──────── Exercise data ────────

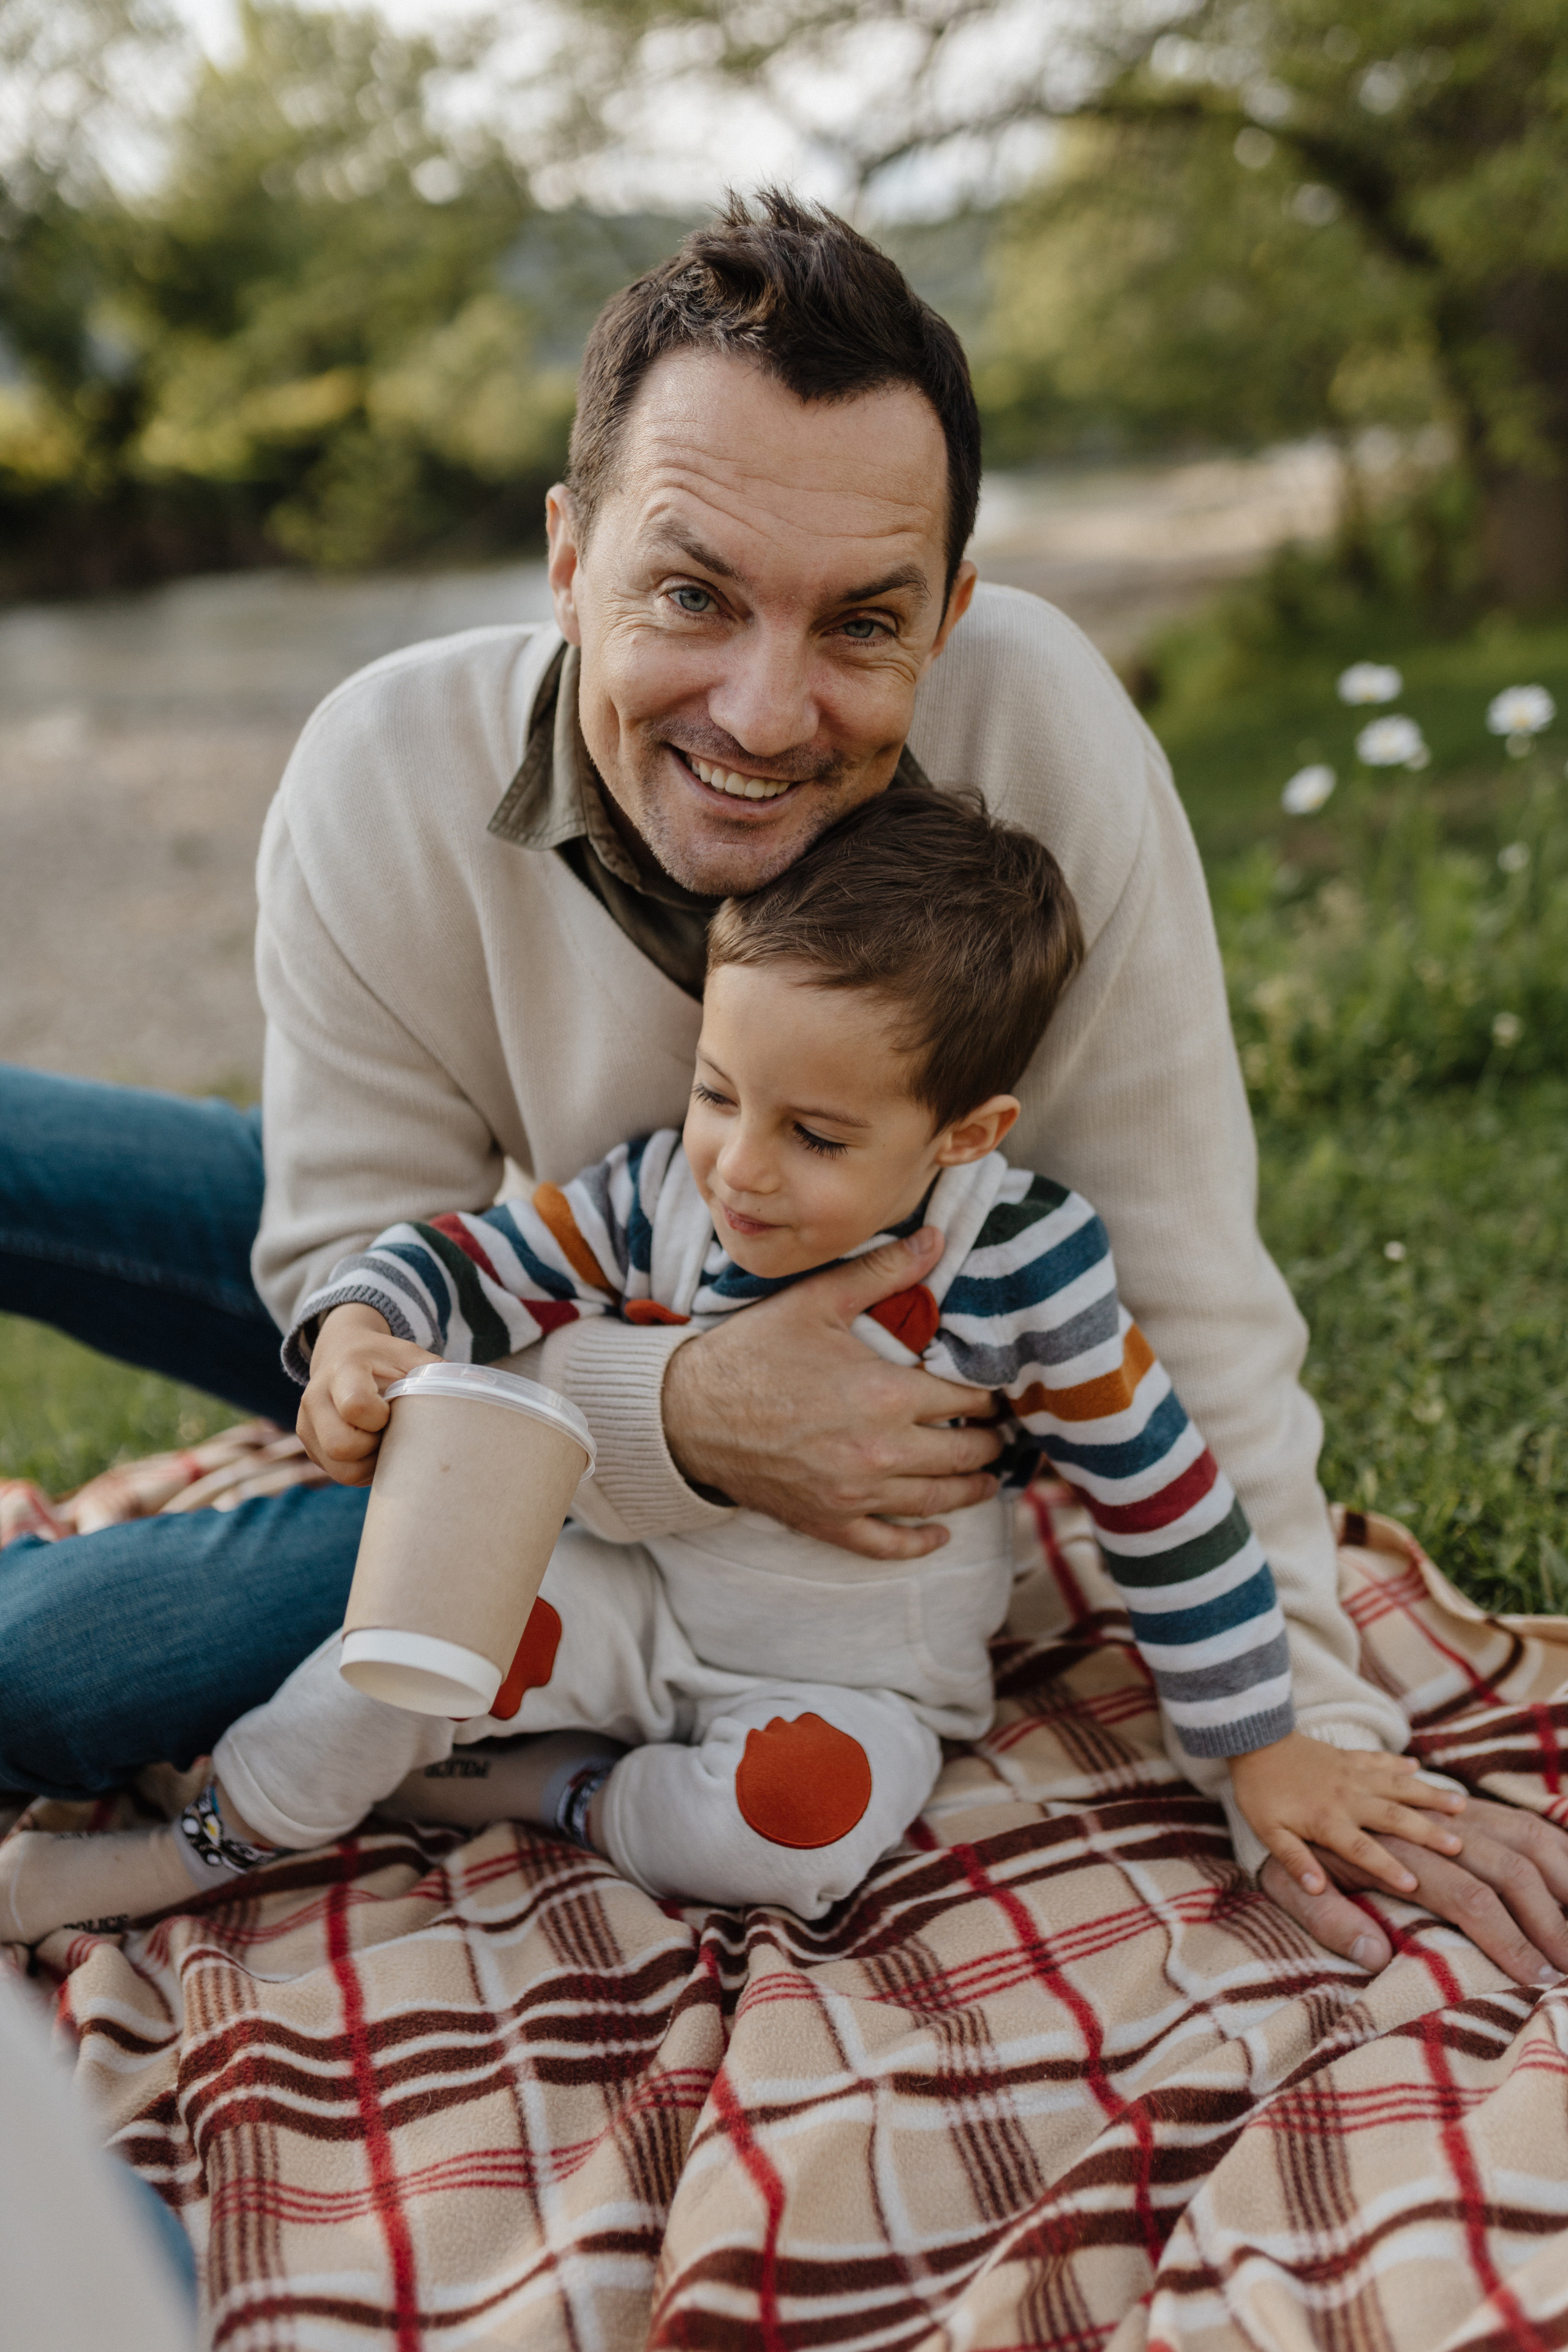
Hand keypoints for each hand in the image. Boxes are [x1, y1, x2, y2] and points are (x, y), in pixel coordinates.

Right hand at [295, 1303, 438, 1484]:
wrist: (342, 1352)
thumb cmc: (385, 1359)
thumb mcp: (410, 1355)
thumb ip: (437, 1372)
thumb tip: (482, 1389)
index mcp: (344, 1370)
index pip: (356, 1407)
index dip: (380, 1417)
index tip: (392, 1409)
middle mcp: (316, 1398)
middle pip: (342, 1446)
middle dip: (373, 1447)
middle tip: (389, 1431)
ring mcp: (307, 1425)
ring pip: (340, 1470)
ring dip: (369, 1465)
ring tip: (384, 1441)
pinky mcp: (309, 1444)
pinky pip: (338, 1474)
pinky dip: (361, 1469)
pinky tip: (372, 1448)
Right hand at [661, 1225, 1003, 1560]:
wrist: (686, 1413)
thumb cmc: (751, 1352)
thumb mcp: (816, 1300)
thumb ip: (882, 1271)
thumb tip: (936, 1239)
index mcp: (884, 1395)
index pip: (965, 1399)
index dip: (989, 1393)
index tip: (998, 1389)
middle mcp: (880, 1452)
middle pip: (964, 1453)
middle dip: (990, 1441)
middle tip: (1003, 1432)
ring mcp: (855, 1494)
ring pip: (937, 1500)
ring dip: (972, 1489)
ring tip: (989, 1477)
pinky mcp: (829, 1522)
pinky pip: (888, 1545)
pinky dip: (920, 1543)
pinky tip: (940, 1534)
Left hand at [1230, 1730, 1465, 1896]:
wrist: (1253, 1740)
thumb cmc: (1259, 1793)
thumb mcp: (1268, 1832)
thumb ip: (1293, 1859)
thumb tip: (1316, 1889)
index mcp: (1327, 1819)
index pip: (1362, 1848)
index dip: (1387, 1867)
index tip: (1415, 1884)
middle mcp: (1347, 1796)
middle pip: (1393, 1816)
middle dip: (1426, 1831)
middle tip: (1459, 1845)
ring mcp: (1352, 1772)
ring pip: (1398, 1785)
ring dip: (1429, 1794)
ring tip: (1460, 1804)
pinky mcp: (1349, 1755)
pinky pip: (1379, 1759)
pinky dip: (1399, 1763)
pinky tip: (1418, 1767)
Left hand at [1259, 1796, 1567, 1988]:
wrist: (1280, 1757)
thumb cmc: (1285, 1829)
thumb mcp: (1282, 1875)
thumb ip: (1324, 1914)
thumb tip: (1373, 1955)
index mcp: (1394, 1848)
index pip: (1468, 1897)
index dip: (1507, 1939)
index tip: (1536, 1979)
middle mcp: (1428, 1823)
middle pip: (1509, 1866)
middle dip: (1550, 1918)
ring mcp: (1445, 1806)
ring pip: (1522, 1833)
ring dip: (1563, 1878)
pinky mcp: (1453, 1800)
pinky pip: (1516, 1817)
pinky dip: (1554, 1847)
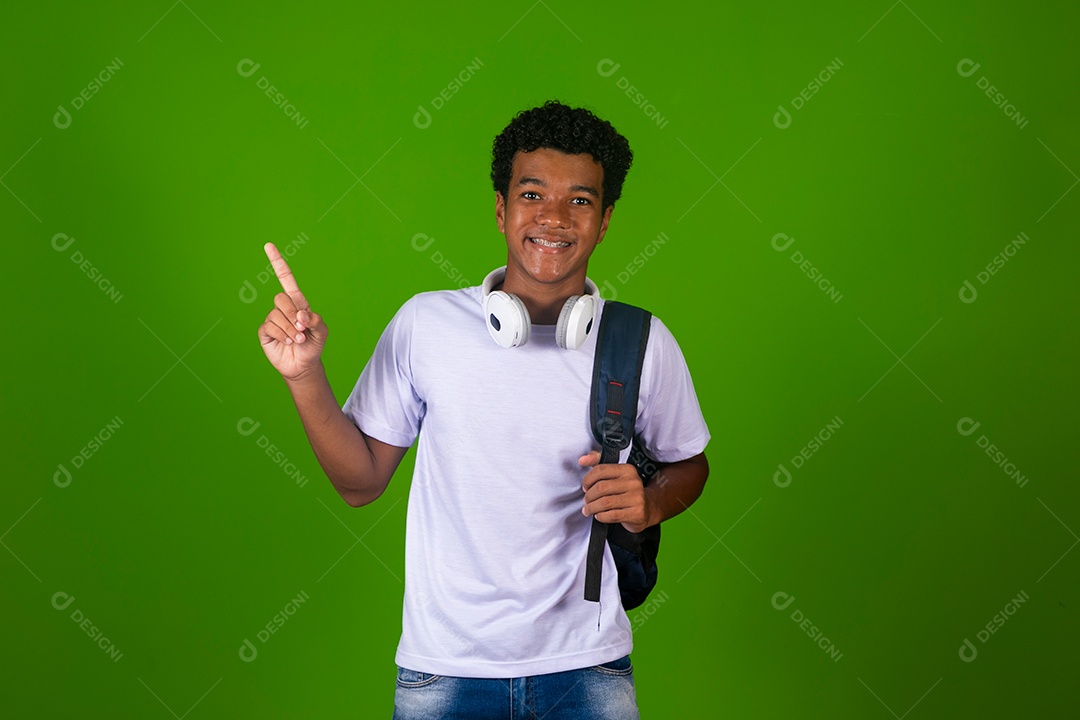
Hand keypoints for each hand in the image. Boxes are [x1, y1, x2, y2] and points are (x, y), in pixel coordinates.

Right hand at [257, 242, 327, 379]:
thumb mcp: (322, 332)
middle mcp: (283, 308)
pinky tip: (288, 342)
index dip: (277, 263)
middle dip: (293, 315)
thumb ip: (316, 321)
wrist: (304, 365)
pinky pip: (269, 326)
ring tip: (298, 340)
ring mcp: (273, 319)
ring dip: (290, 329)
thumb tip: (301, 315)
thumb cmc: (313, 346)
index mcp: (297, 303)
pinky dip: (282, 335)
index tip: (268, 245)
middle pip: (281, 298)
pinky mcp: (265, 331)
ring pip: (276, 314)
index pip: (286, 279)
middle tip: (302, 330)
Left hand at [579, 451, 654, 533]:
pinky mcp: (636, 513)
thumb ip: (598, 463)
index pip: (601, 470)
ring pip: (605, 503)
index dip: (587, 479)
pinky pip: (611, 515)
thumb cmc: (625, 491)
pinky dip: (601, 516)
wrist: (647, 509)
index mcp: (627, 470)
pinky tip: (599, 515)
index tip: (585, 487)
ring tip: (588, 509)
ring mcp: (636, 498)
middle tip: (586, 501)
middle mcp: (633, 482)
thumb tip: (582, 460)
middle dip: (588, 496)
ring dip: (592, 508)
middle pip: (601, 487)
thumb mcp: (615, 475)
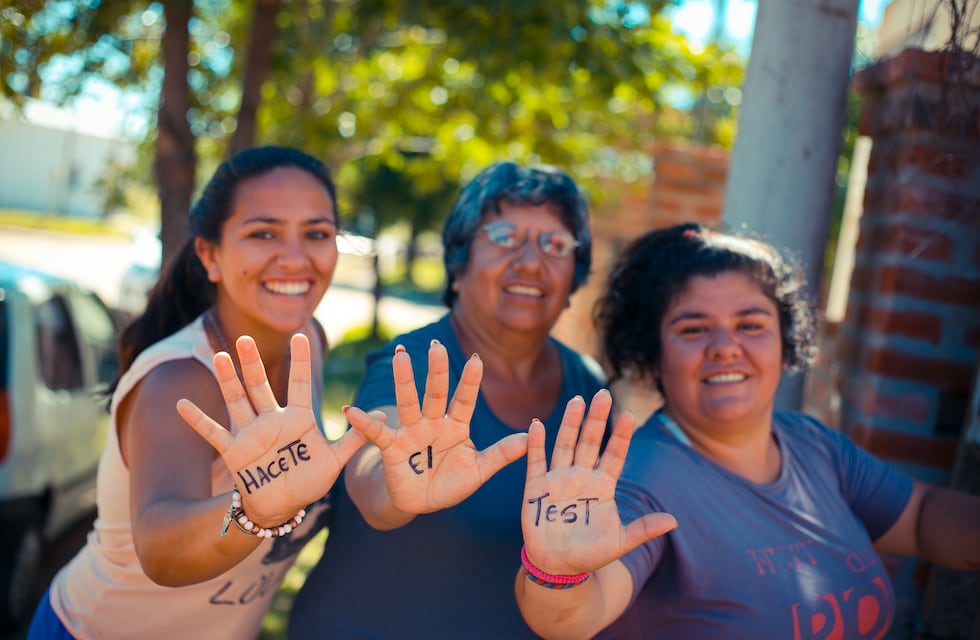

────────

All lines that contain the word "wrist" must be copied from the records above.

▶ **Exercise output**
wrist: (342, 1352)
wrist: (686, 1413)
wrist: (1253, 1740)
wrist: (1280, 1757)
wrist: (304, 365)
wrist: (647, 509)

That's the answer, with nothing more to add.